There is no picture of the two horse cart, but numerous photographs are on the record, of the cart with two shafts for one animal. We know the Red River Cart had two shafts, consequently we conclude it was pulled under normal conditions of trail transportation by one animal.

The heavy cumbersome yoke [14] which is popularly associated with the cart is a practice which should not be used. The fact is the heavy yoke was designed for a team of oxen and was rarely if ever used with a single ox. [15] Wooden collars are known to have been used for single animals. These were elliptical in shape and fitted around the neck of the animal like a hames and collar, but there was no resemblance to the heavy impracticable yoke.
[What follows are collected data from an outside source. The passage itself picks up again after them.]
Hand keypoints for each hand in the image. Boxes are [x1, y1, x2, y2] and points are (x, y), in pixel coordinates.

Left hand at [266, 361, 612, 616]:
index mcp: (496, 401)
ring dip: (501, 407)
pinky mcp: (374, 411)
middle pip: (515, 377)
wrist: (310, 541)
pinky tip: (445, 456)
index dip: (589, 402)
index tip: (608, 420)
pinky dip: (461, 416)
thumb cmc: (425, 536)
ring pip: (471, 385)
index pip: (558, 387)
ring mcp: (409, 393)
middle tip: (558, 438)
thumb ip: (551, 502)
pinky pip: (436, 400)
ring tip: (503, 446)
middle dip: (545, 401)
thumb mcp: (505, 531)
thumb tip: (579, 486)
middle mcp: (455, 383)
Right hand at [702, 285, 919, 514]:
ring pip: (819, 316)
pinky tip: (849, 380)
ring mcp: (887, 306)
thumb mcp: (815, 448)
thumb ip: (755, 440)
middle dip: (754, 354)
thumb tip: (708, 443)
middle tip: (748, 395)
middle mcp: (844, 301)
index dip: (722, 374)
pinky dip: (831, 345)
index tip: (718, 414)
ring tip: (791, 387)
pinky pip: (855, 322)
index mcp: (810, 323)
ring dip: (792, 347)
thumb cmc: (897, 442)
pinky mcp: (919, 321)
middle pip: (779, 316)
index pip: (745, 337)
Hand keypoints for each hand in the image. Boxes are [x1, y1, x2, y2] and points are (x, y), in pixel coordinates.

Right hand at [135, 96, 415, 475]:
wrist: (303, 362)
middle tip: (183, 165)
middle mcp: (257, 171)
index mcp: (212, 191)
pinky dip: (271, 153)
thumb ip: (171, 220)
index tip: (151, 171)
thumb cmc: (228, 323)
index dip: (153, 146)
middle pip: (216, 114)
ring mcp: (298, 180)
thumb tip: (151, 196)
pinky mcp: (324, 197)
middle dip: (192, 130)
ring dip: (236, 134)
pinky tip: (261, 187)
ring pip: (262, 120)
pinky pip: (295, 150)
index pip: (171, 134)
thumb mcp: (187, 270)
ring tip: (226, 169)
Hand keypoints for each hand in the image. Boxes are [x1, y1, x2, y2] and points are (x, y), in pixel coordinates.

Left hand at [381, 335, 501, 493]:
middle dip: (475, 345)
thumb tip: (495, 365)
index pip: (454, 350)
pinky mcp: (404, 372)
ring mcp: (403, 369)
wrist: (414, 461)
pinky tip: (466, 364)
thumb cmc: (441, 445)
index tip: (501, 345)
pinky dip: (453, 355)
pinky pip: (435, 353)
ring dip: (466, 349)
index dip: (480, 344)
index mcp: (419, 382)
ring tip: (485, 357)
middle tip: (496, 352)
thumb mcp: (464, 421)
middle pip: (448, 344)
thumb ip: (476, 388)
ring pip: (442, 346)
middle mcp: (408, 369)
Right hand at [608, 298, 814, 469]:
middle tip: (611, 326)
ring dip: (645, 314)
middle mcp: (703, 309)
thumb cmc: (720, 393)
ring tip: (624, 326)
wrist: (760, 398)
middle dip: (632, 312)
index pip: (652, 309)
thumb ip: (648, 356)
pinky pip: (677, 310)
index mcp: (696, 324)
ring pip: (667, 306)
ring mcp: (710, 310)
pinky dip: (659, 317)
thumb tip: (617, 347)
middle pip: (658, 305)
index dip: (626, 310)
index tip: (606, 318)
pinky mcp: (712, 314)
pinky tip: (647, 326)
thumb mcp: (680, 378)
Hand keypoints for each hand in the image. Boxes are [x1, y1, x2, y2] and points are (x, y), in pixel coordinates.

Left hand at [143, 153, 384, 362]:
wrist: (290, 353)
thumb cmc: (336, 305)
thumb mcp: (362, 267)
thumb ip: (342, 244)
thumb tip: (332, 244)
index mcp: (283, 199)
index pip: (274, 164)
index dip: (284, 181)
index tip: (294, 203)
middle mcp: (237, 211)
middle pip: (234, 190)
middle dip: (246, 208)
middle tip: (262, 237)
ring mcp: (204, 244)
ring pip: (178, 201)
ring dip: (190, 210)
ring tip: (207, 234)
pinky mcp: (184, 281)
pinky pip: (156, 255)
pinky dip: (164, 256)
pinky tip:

At all events it was part of the harness and not the cart.

The formation of the carts on the trail, aside from local freighting, was in 'brigades' or 'trains'. A brigade consisted of ten carts, while a train was a procession of carts up to two miles or more in length. There were three drivers to every group of ten carts and an overseer, who attended to everything necessary to keep the outfit moving, including the supply of animals and the repair of the carts. In hostile country it was the practice for several carts to travel abreast, to prevent an attack being made on the rear. At the head of the procession the guide walked beside the leading ox and each ox was tied at its head to the rear of the cart in front. The rate of travel was about two miles per hour or approximately twenty to twenty-five miles in a day maximum. If faster travel was required horses were substituted for oxen and a large supply of these animals was maintained at the principal posts. They were also available to replace animals which had suffered injury or otherwise rendered incapable of travelling.
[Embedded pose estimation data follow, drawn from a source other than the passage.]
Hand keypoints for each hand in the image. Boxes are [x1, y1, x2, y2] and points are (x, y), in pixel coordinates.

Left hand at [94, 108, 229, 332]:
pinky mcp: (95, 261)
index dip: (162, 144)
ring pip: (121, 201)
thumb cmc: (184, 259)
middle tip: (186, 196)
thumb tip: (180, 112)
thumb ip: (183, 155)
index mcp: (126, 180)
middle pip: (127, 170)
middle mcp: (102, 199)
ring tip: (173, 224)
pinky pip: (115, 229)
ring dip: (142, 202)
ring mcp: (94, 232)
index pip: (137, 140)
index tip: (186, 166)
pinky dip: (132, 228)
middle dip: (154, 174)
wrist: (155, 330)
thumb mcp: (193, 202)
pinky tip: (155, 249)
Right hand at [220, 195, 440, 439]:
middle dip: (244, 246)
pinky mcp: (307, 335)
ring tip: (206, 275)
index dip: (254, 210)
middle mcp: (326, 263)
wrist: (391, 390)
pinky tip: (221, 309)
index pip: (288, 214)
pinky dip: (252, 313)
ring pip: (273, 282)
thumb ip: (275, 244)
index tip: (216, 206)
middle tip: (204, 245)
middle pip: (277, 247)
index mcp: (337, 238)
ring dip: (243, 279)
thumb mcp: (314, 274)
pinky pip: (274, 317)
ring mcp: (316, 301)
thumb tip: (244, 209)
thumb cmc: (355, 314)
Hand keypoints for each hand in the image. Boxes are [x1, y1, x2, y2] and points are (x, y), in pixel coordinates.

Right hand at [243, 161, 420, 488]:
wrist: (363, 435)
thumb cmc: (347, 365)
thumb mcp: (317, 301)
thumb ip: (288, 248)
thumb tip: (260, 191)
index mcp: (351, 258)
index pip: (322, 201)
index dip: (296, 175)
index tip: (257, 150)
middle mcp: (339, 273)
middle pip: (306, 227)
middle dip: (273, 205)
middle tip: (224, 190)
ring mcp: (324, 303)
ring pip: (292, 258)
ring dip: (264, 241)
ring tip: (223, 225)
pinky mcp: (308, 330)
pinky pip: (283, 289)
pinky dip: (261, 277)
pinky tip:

According to early accounts the cart was a most unimposing looking vehicle and wonder was often expressed, by those unfamiliar with it, that such a rickety looking contraption could stand up under the rigorous conditions encountered on the trail. When loaded it gave forth a blood-curdling squeal which could be heard for miles and which came to be associated with it. This squeal was caused by the friction of the dry wood of the hub of the wheel turning on the axle and could not be eliminated.
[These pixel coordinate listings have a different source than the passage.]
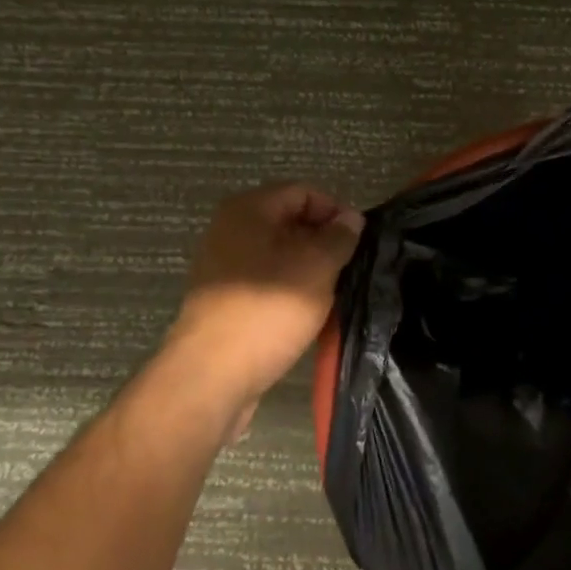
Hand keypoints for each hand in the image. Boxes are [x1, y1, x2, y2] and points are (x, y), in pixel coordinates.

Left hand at [163, 184, 364, 432]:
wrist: (211, 377)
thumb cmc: (267, 311)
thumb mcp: (316, 267)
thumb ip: (339, 237)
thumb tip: (351, 218)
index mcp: (248, 211)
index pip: (303, 192)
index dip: (335, 211)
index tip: (359, 241)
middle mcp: (230, 231)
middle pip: (290, 222)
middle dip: (323, 242)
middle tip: (350, 268)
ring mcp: (223, 267)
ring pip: (280, 255)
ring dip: (309, 269)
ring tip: (334, 293)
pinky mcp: (224, 300)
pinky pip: (266, 282)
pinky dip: (290, 290)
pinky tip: (309, 313)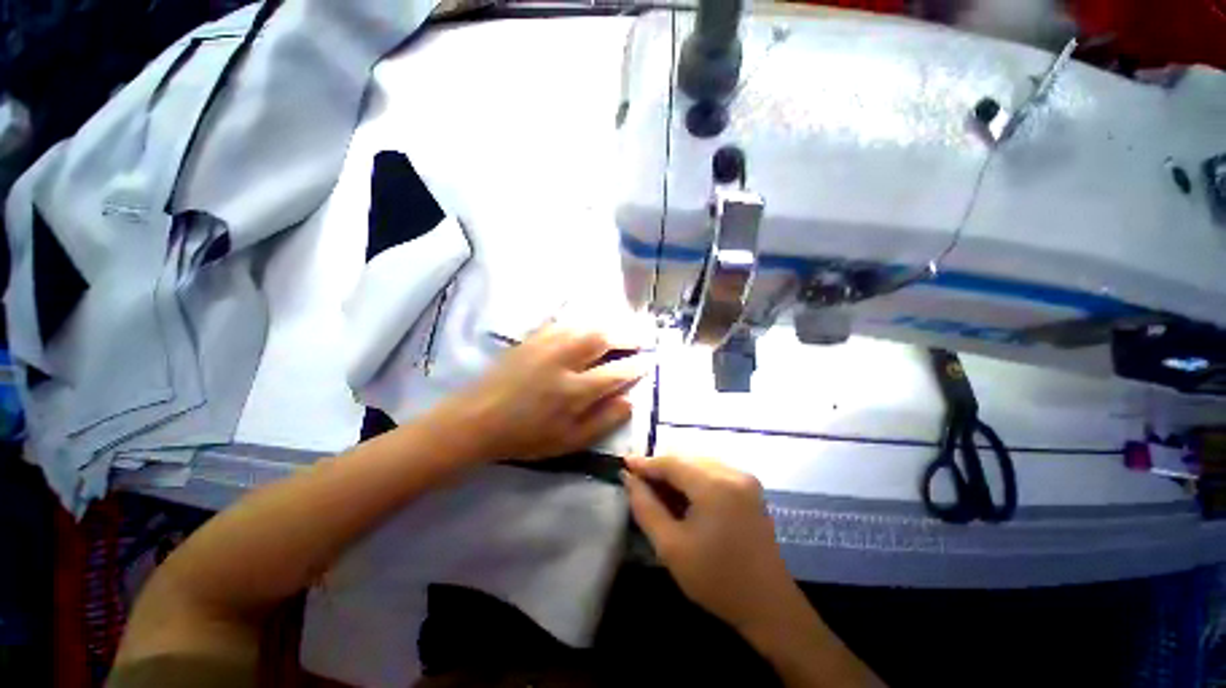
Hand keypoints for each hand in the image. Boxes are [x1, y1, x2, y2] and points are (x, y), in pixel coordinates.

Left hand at [438, 325, 647, 461]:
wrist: (477, 419)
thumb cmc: (525, 436)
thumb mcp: (567, 442)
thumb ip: (603, 421)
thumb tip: (630, 400)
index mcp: (574, 391)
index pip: (617, 372)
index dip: (636, 366)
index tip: (648, 362)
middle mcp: (564, 361)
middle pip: (604, 339)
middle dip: (628, 335)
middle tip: (641, 337)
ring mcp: (546, 344)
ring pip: (586, 325)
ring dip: (609, 324)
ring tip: (622, 328)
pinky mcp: (533, 337)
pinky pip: (565, 321)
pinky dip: (584, 319)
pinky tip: (591, 323)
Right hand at [625, 456, 886, 686]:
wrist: (769, 605)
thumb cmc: (716, 580)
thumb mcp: (671, 547)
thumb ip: (645, 507)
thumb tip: (629, 479)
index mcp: (715, 486)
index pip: (671, 462)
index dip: (645, 463)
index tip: (623, 463)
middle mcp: (732, 472)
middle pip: (685, 458)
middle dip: (660, 468)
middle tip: (638, 482)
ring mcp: (744, 477)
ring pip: (698, 462)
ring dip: (676, 472)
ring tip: (658, 491)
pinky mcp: (750, 485)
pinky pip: (712, 470)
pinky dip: (693, 478)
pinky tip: (683, 495)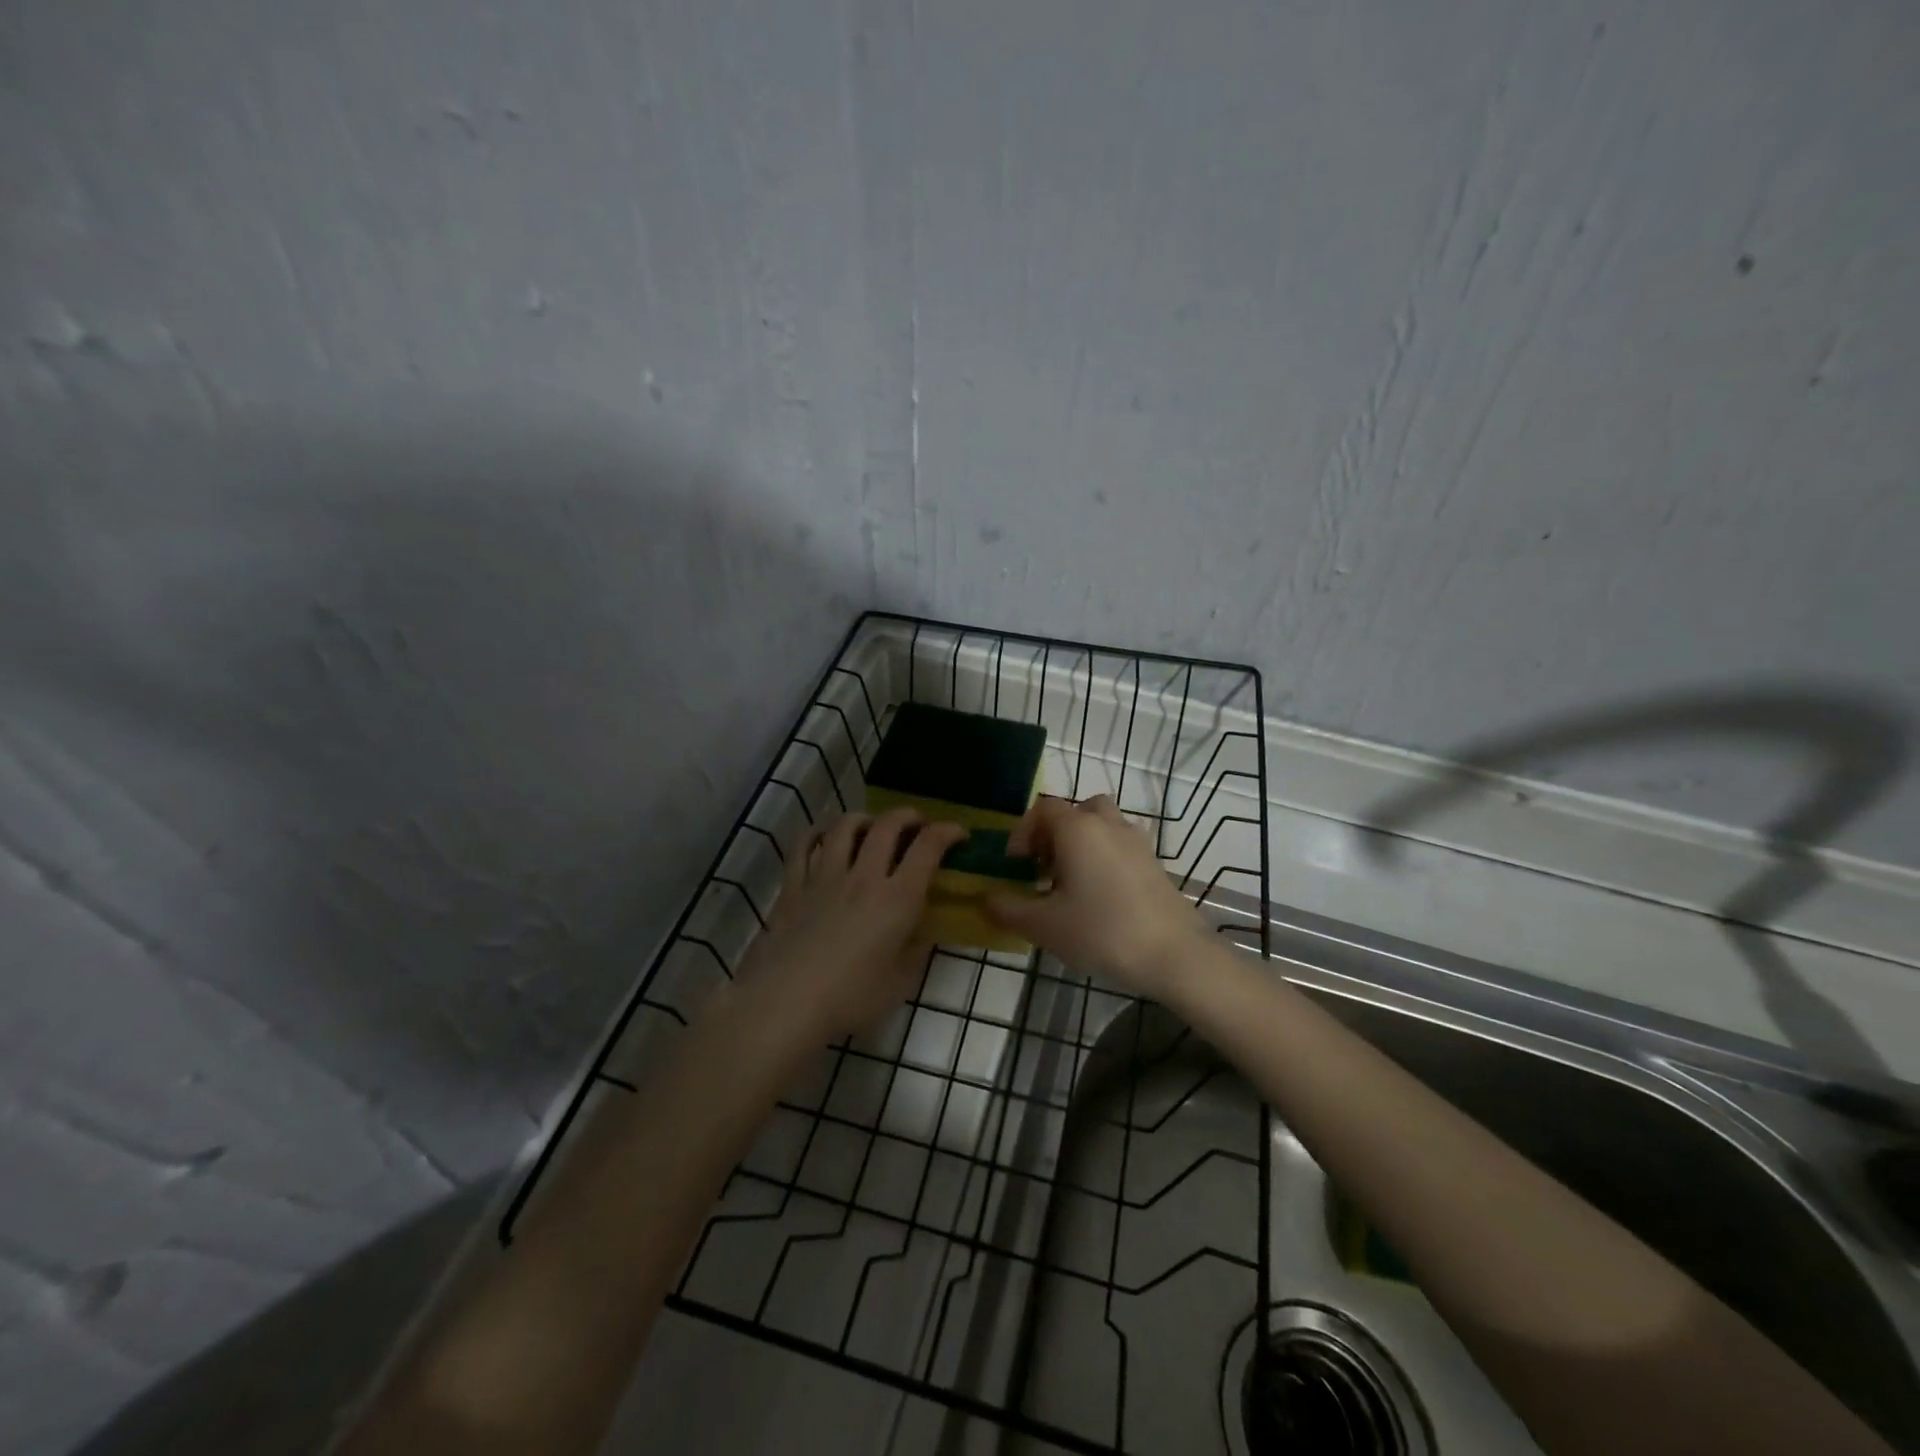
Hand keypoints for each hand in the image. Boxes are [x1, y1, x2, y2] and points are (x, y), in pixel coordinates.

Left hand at [737, 808, 966, 1042]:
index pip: (928, 847)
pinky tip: (824, 838)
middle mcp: (863, 876)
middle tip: (917, 825)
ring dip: (866, 819)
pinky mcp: (793, 885)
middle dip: (909, 816)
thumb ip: (916, 950)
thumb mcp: (900, 982)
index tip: (959, 833)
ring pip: (845, 826)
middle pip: (888, 825)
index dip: (947, 832)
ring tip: (872, 828)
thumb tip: (922, 930)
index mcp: (897, 899)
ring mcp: (825, 876)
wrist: (786, 1002)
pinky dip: (818, 833)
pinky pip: (804, 845)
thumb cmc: (850, 998)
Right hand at [984, 795, 1209, 997]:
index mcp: (1078, 828)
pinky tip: (1099, 897)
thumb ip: (1008, 908)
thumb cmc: (1102, 932)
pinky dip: (1103, 857)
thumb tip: (986, 898)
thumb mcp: (1044, 926)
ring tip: (1070, 881)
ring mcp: (1136, 841)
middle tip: (1043, 869)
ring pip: (1101, 825)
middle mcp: (1108, 824)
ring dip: (1080, 843)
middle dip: (1052, 834)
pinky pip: (1119, 845)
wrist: (1175, 955)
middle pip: (1074, 811)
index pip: (1042, 809)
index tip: (1016, 865)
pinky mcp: (1154, 863)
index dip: (1022, 832)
If grease was used the dust of the trail would mix with the grease and wear down the axle or congeal and prevent the wheel from turning. Notwithstanding the cart not only held together but performed a prodigious job of transport and in a unique way seemed peculiarly adapted for the terrain and conditions under which it was used. The crude cart with solid wheels had become the famous Red River Cart.

Notes and Acknowledgements

5. New Light on the Early History of the Greater North West Henry and Thompson Journals Vol. I Elliott Coues 1896.

6. Ibid as note 5.

7. Harry Ford, Humboldt, Saskatchewan, researched this cart in 1953 and verified the writer's investigation of the tapered journal. Mr. Ford has built 400 of these carts in four sizes and shipped them practically all over the western world.

8. Made to scale by the writer in 1969. See Autumn 1968 Manitoba Pageant for brief history of cart. Donated along with scale drawing of cart, ox and harness to Historical and Scientific Society of Manitoba and Provincial Archives.

9. Ibid as note 7.

10. See Wanderings of an Artist by Paul Kane 1859 edition, page 76. Also article on Authenticity of Red River Carts by Clifford Wilson, Winnipeg Free Press, Magazine Section, January 24, 1970, page 7, and Red River Cart by Olive Knox, 'The Beaver' magazine, March, 1942-page 40.

11. Ibid as note 5.

12. The Old Crow Wing Trail by Hon. John Schultz. Address given to the Manitoba Historical Society in 1894, describing his trip over trail in 1860.

13. In Rupert's Land, Memoirs of Walter Trail, by Mae Atwood 1970.

14. Remarkable History of the Hudson's Bay Company George Bryce 1900.

15. At the Philipsburg Manor Restoration, North Tarrytown, New York. There is a lightweight small yoke with loop for a single animal, circa 1750, which the writer photographed in 1970. In West of Yesterday 1965 by George Shepherd, Curator. Western Development Museum, Saskatoon, Saskatchewan, states he never saw ox yokes in use on the prairies.